### [ИЗУЧАЕМЫЙ ТЕКСТ]

В то же время писцовая книга 1593/94 гг. позволяет говорить о процессе земледельческой колонизации края, которая совершалась в первичной форме основания починков и деревень. На это указывают сами названия населенных пунктов: деревня Починки на р. Оке и деревня Зехово «стала ново» в Унженском стане (к юго-западу от Мурома); «сельцо, что был починок Елшановский» в Замотренском стане (к северу от Мурома). Резервом для основания новых деревень были расчистки леса вблизи уже функционирующих сел: «Деревня Ванина стала ново после прежних писцов (дозорщиков 1571-1574 гг. - М. Ч.) на поверстном лесу села Дубров» (к северо-западу от Мурома). Вслед за основанием деревень происходило и их укрупнение. В пользу этого свидетельствует не только почкование деревень, но и припуск, «снесение» к ним починков. Так, в Замотренском стане названы деревни Злобаево Болшое и Злобаево Меньшое с припущенным к последнему починком Злобаевским на ручье Вындросе; деревня Бахталово Большое и Бахталово Меньшое на р. Важеле. К такому укрупнению могли вести и резервы пашни внутри селений: «В деревне, что было селцо Полцо, ново ставят дворы» (Дубровский стан, у озерка Березова, в низовьях р. Мотри). 

На значение крестьянских переходов в процессе сельского строительства указывают нередкие в писцовой книге конца XVI в. упоминания о крестьянах или бобылях-приходцах. Если более раннее время (XV в.) села и деревни располагались, как правило, по берегам рек, то в XVI-ХVII вв. заметным стало уже освоение водоразделов края, сооружение в деревнях и селах прудов. В конце XVI в. наиболее крупные монастырские села находились на реках: к северо-западу от Мурома с. Дубровы (семьдесят два крестьянских и бобыльских двора) - на р. Ушне, расположенное ближе всего к городу с. Чегодаево (пятьдесят семь дворов) - на р. Выжеге, лежащее северо-западнее Чегодаева с. Саванчаково (двадцать шесть дворов) - на р. Ворозиме, находящееся к югу от Мурома с. Домнино (двенадцать дворов) - на р. Ливенде, недалеко от ее впадения в Оку. Особенно много деревень «на суходоле» указано писцовой книгой в Дубровском стане уезда - Высокая, Игнатьевская, Корчмитово, Митинское, Нечаевская, Ново, Паршово, Прудища, Сидорово, село Талызино (последнее - к югу от Дубров). Имелись расположенные на суходолах и прудах поселения и в других станах: в западном от Мурома Куземском (Меледево, Олешкино, Старая Чертеж, село Колычево на пруде, Медведево) и Замотренском (Бахталово Большое на пруде). Ряд названных селений отыскивается на современной карте Владимирской области.

### [ВОПРОСЫ ДЛЯ РАЗБОРА]
(A) Сколько дворов насчитывало село Чегодаево согласно тексту о писцовой книге 1593/94 гг.?
(B) Замените в записях «крупных» на «ведущих» и приведите их снова, больше ничего не трогая.
Текст и записи между собой не связаны.

Собранные данные

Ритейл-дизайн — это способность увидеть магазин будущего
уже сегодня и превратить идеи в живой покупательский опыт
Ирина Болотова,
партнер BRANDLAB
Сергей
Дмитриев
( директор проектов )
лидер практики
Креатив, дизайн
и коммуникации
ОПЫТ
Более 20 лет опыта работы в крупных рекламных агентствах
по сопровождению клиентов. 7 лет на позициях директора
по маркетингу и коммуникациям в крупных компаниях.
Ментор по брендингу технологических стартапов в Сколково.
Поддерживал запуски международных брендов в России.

### [ОТВЕТЫ ПО НОМЕРАМ]
(A) Пятьдесят семь дворов.

(B)
Ритейл-дизайн — это способность увидеть магазин будущего
уже сегодня и превратить идеи в живой покупательский опыт
Ирина Болотова,
партнер BRANDLAB
Сергей
Дмитриев
( директор проектов )
лидер практики
Креатив, дизайн
и коммуникации
ОПЫТ
Более 20 лет опыта работы в ведущих рекламных агентствах
по сопровождению клиентов. 7 лет на позициях директора
по маркетингу и коммуникациям в ведущих компаниях.
Ментор по брендингу технологических стартапов в Сколково.
Поддерживал запуски международных брендов в России.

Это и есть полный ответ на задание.